BOSTON — When he was asked at Thursday’s MIT Sloan CFO Summit if Big Data is just a buzzword, a marketing tool vendors use to sell more software to CFOs, Justin Borgman, the founder and chief executive officer of Hadapt, a data-analysis software vendor, answered honestly: “Yes. It’s an excuse to sell you more stuff.”
However, he added, “it’s stuff you’ll eventually need.”
Borgman, along with Ron Gill, CFO of cloud enterprise resource planning provider NetSuite, and Jeanne Johnson, business-intelligence principal at KPMG, discussed what Big Data can do for business and what business can do to harness the power of the data it already has.

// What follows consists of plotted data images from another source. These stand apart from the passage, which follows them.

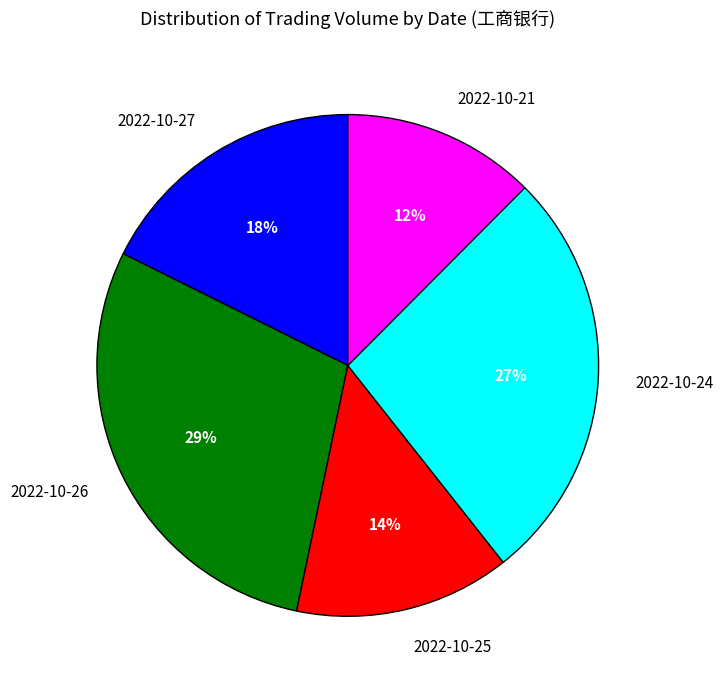

Is it true that 2022-10-25 is 14% of the pie?

True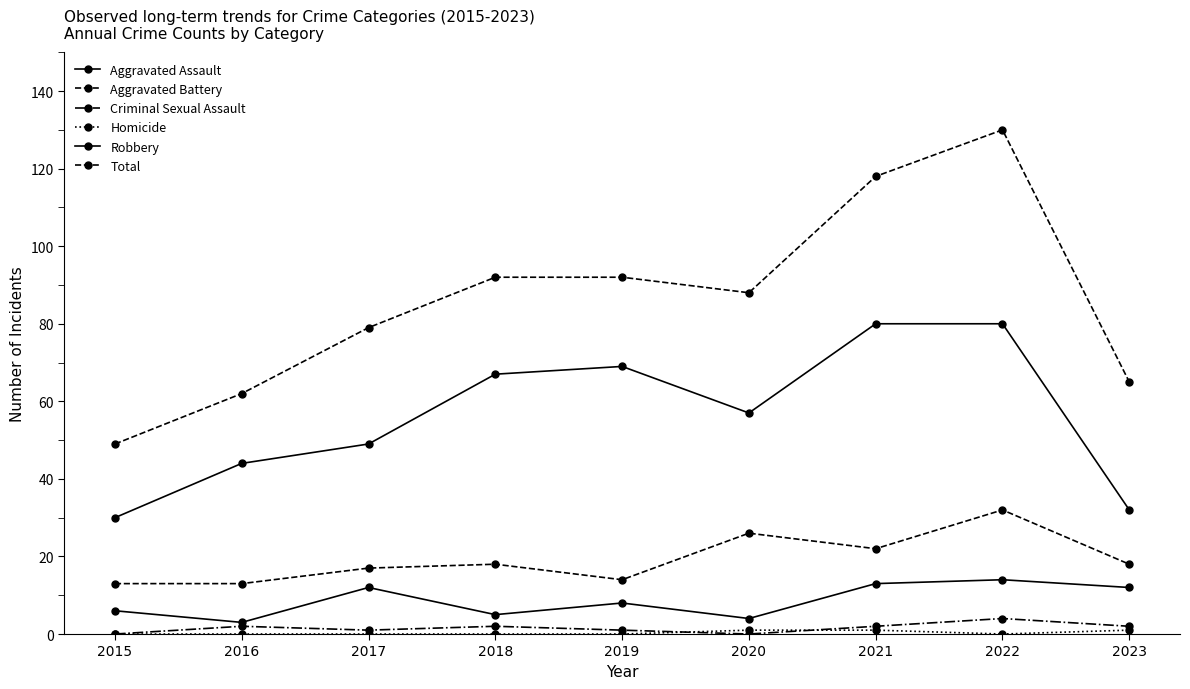

What is the maximum value shown in the chart?

130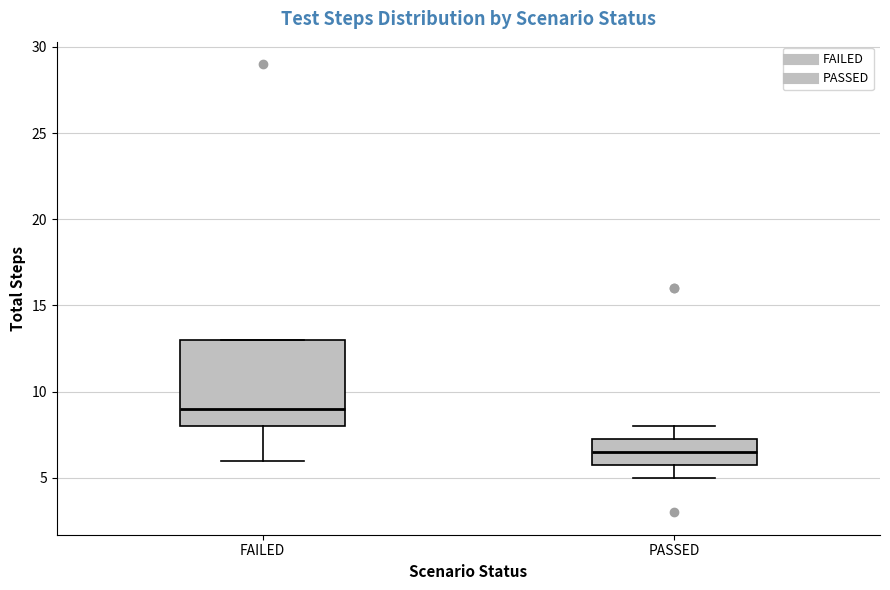

Reading left to right, read every box against the y-axis: the position of its median line, the range the box covers, and the ends of its whiskers. The values are not printed on the chart, so give them approximately, as read against the axis.

FAILED: median 9.0, box 8.0 to 13.0, whiskers 6.0 to 13.0
PASSED: median 6.5, box 6.0 to 7.5, whiskers 5.0 to 8.0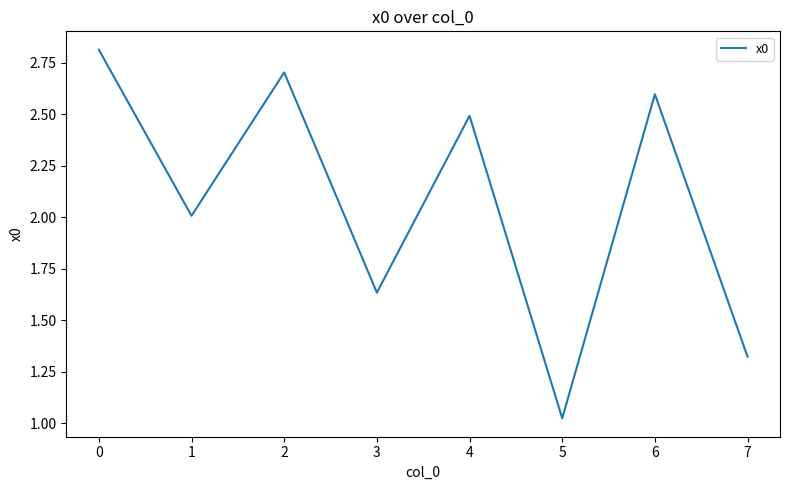

Rank the categories by value from lowest to highest.

5, 7, 3, 1, 4, 6, 2, 0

Surprisingly, the latter could turn out to be more important than the former in the short run. Business already has lots of data; it just doesn’t know what to do with it. Before tackling the massive quantities of unstructured data such as tweets, product reviews, and Facebook “likes” that comprise the volume and variety of what’s known as Big Data, companies should first figure out how to make use of the structured data — numbers in spreadsheets, numbers stored in a business’s servers — they can retrieve from their operational systems.
“Big Data is a great opportunity,” KPMG’s Johnson said. “I think it’s changing the way business is going to be done, but it takes time to get the good foundation to harness the data.”
Another word for that foundation is infrastructure. Gill emphasized that many businesses do not have the supply chain and manufacturing infrastructure in place to act on the data already available to them, much less the ability to collect and analyze new kinds of data. He described the case of a sportswear company that analyzed Twitter streams and discovered that people in the Deep South really liked New York Jets quarterback Tim Tebow. It didn’t take a genius to figure out that Tebow jerseys would probably sell well south of the Mason-Dixon Line.
What it took, said Gill, was an infrastructure that could respond to the data by increasing the manufacture of Tebow’s number 15 Jets jersey, and a supply chain that could get them into the stores “in advance of the demand showing up” in the point-of-sale or inventory reports. The manufacturer used the Big Data — the Twitter sentiment analysis — to predict demand before it surfaced in the stores and, said Gill, it sold a lot of jerseys. But without that manufacturing and supply-chain capability, the data, big or small, would have been useless.
The sportswear company knew what it was looking for when it began analyzing the Twitter feeds: sentiment that would translate into demand that would directly affect its product and its sales.
“With any Big Data project, if you don’t spend time thinking about analysis, you’re wasting your money,” said Gill. “You must have a structured idea of what you want to get out of unstructured data.”